GIVEN DATA:
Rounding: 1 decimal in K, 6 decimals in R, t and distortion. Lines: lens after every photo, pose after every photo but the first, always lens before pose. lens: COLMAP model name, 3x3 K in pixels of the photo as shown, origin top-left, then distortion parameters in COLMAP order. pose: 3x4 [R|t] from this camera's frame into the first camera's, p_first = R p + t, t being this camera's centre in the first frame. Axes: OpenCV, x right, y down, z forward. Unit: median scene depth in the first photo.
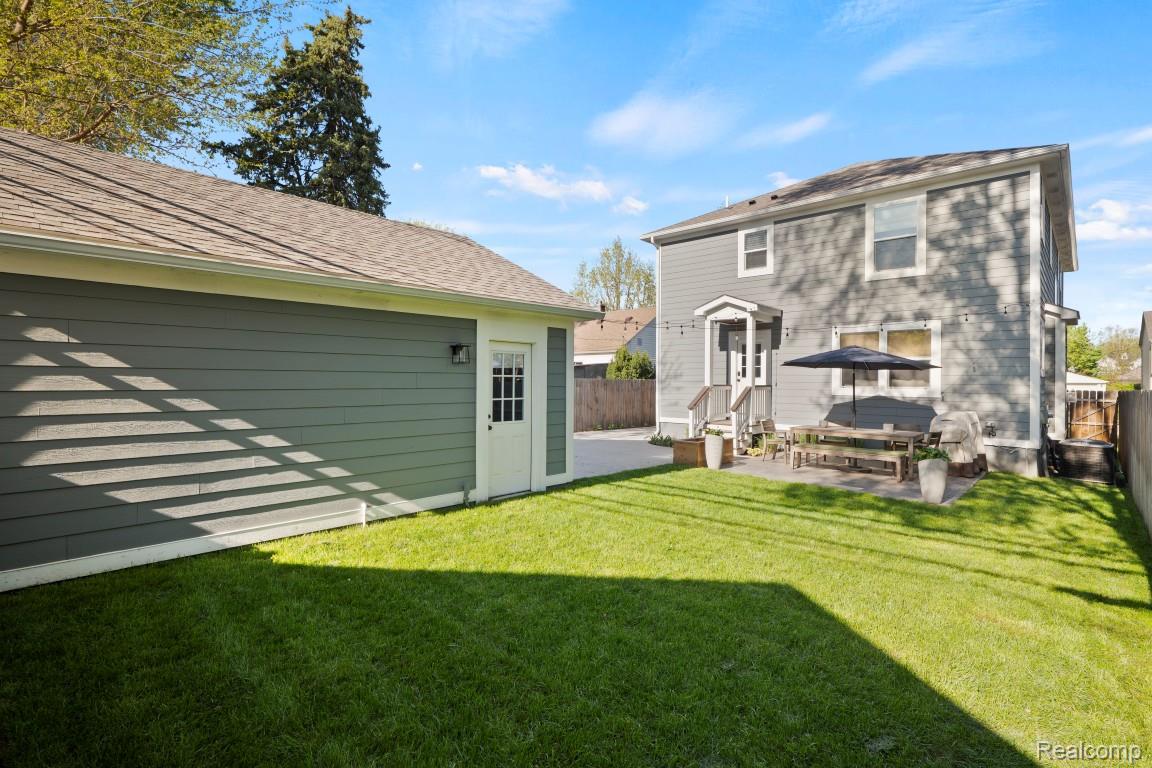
lens RADIAL K [[547.0, 0, 573.0], [0, 547.0, 376.8], [0, 0, 1]] dist [0.000504, 0.001104]
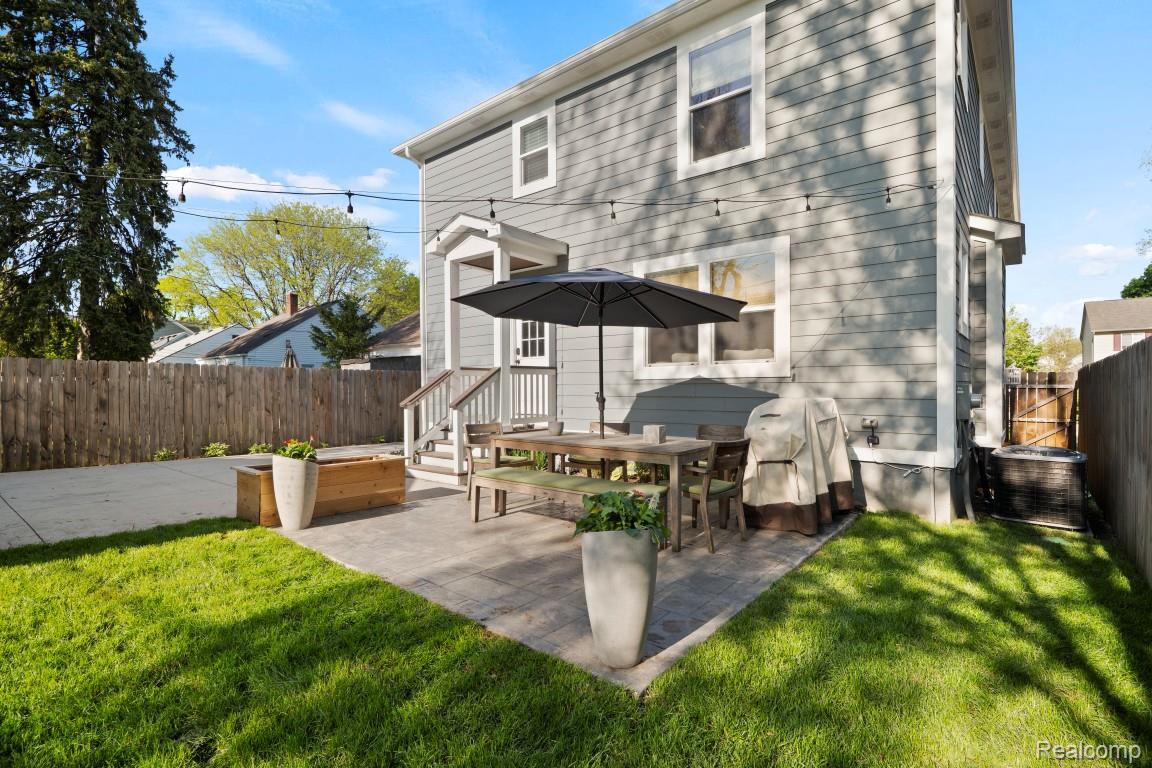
lens RADIAL K [[547.0, 0, 582.0], [0, 547.0, 394.9], [0, 0, 1]] dist [0.000504, 0.001104]
pose [[0.997253, -0.017886, 0.071884, 0.424546], [0.016935, 0.999761, 0.013828, 0.047203], [-0.072114, -0.012572, 0.997317, 0.468535]]
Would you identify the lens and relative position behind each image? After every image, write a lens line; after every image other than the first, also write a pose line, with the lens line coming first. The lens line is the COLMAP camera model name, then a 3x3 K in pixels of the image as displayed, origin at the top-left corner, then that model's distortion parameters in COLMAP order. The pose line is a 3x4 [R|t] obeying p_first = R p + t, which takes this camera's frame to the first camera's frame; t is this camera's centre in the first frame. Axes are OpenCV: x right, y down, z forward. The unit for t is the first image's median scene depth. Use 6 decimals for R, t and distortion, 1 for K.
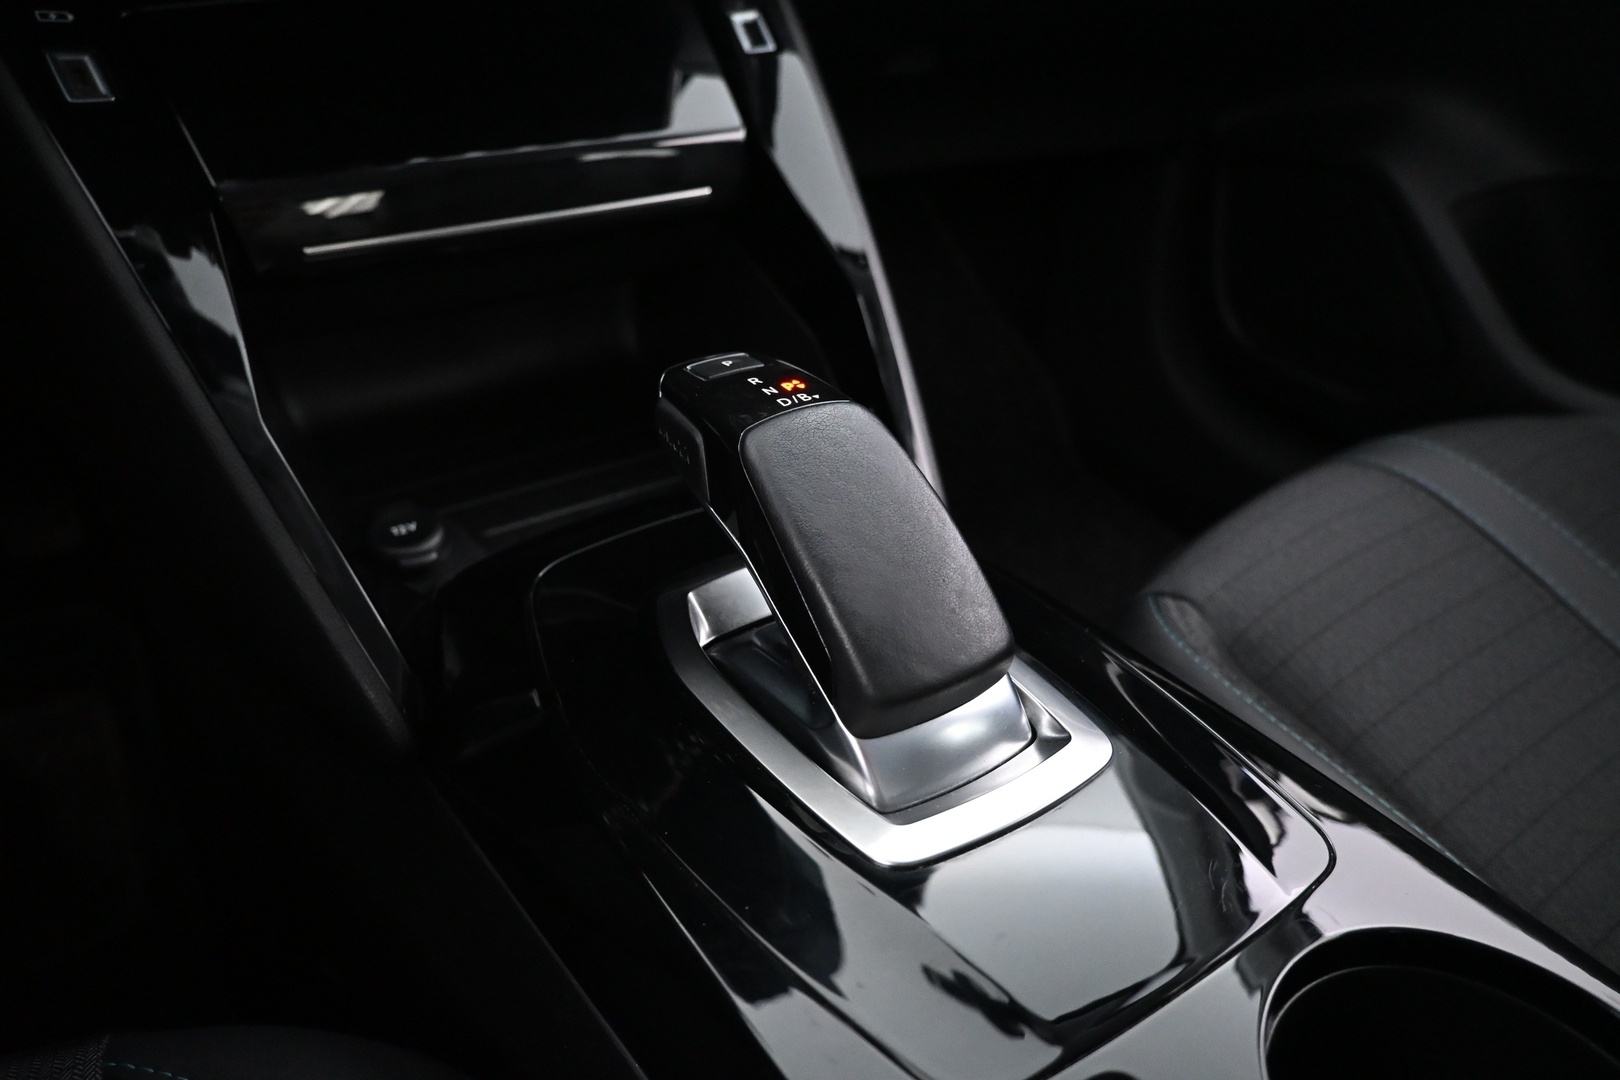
lens RADIAL K [[1098.5, 0, 807.7], [0, 1098.5, 541.0], [0, 0, 1]] dist [-0.010771, -0.001958]
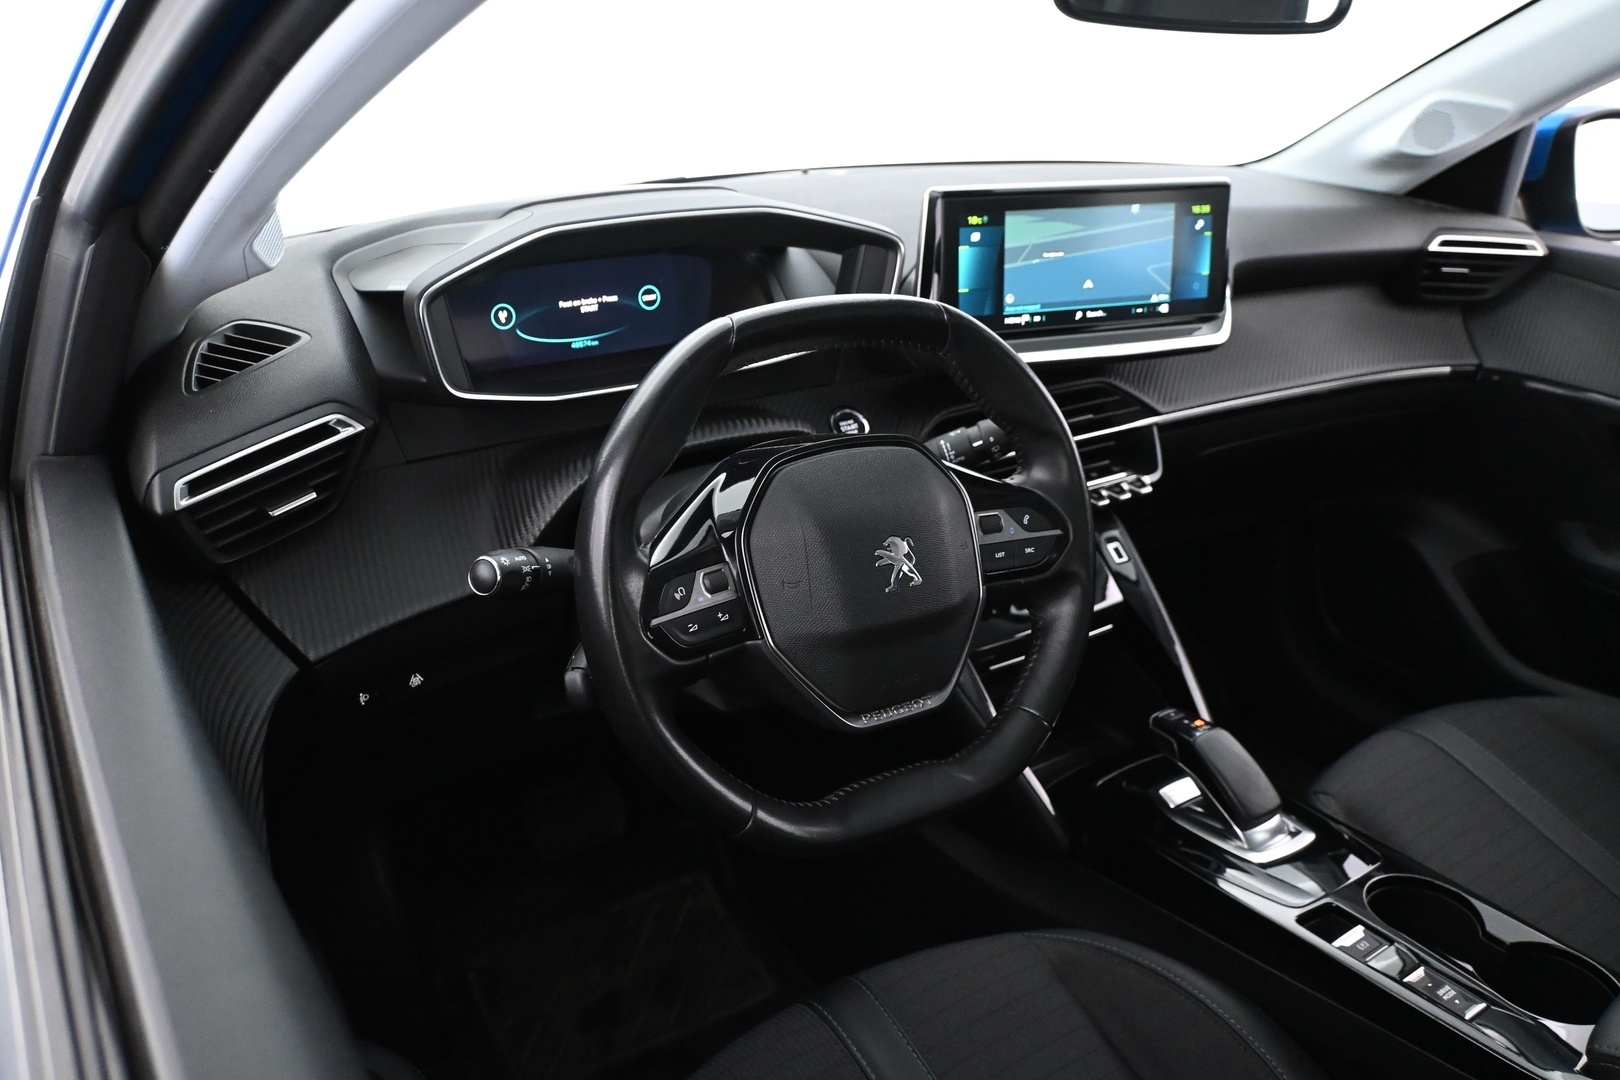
lens RADIAL K [[1350.0, 0, 810.8], [0, 1350.0, 539.1], [0, 0, 1]] dist [-0.009629, 0.003599]
pose [[0.999616, -0.026838, 0.006837, -0.715886], [0.027639, 0.982413, -0.184662, 0.017946], [-0.001761, 0.184780, 0.982778, -1.806339]]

TASK OBJECTIVE:
Give back every entry in full, exactly as written, with no picture included.

TASK RESULT:
Rounding: 1 decimal in K, 6 decimals in R, t and distortion. Lines: lens after every photo, pose after every photo but the first, always lens before pose. lens: COLMAP model name, 3x3 K in pixels of the photo as shown, origin top-left, then distortion parameters in COLMAP order. pose: 3x4 [R|t] from this camera's frame into the first camera's, p_first = R p + t, t being this camera's centre in the first frame. Axes: OpenCV, x right, y down, z forward. Unit: median scene depth in the first photo.
lens RADIAL K [[547.0, 0, 573.0], [0, 547.0, 376.8], [0, 0, 1]] dist [0.000504, 0.001104]
lens RADIAL K [[547.0, 0, 582.0], [0, 547.0, 394.9], [0, 0, 1]] dist [0.000504, 0.001104]
pose [[0.997253, -0.017886, 0.071884, 0.424546], [0.016935, 0.999761, 0.013828, 0.047203], [-0.072114, -0.012572, 0.997317, 0.468535]]
Would you identify the lens and relative position behind each image? After every image, write a lens line; after every image other than the first, also write a pose line, with the lens line coming first. The lens line is the COLMAP camera model name, then a 3x3 K in pixels of the image as displayed, origin at the top-left corner, then that model's distortion parameters in COLMAP order. The pose line is a 3x4 [R|t] obeying p_first = R p + t, which takes this camera's frame to the first camera's frame; t is this camera's centre in the first frame. Axes are OpenCV: x right, y down, z forward. The unit for t is the first image's median scene depth. Use 6 decimals for R, t and distortion, 1 for K.
lens RADIAL K [[1098.5, 0, 807.7], [0, 1098.5, 541.0], [0, 0, 1]] dist [-0.010771, -0.001958]
lens RADIAL K [[1350.0, 0, 810.8], [0, 1350.0, 539.1], [0, 0, 1]] dist [-0.009629, 0.003599]
pose [[0.999616, -0.026838, 0.006837, -0.715886], [0.027639, 0.982413, -0.184662, 0.017946], [-0.001761, 0.184780, 0.982778, -1.806339]]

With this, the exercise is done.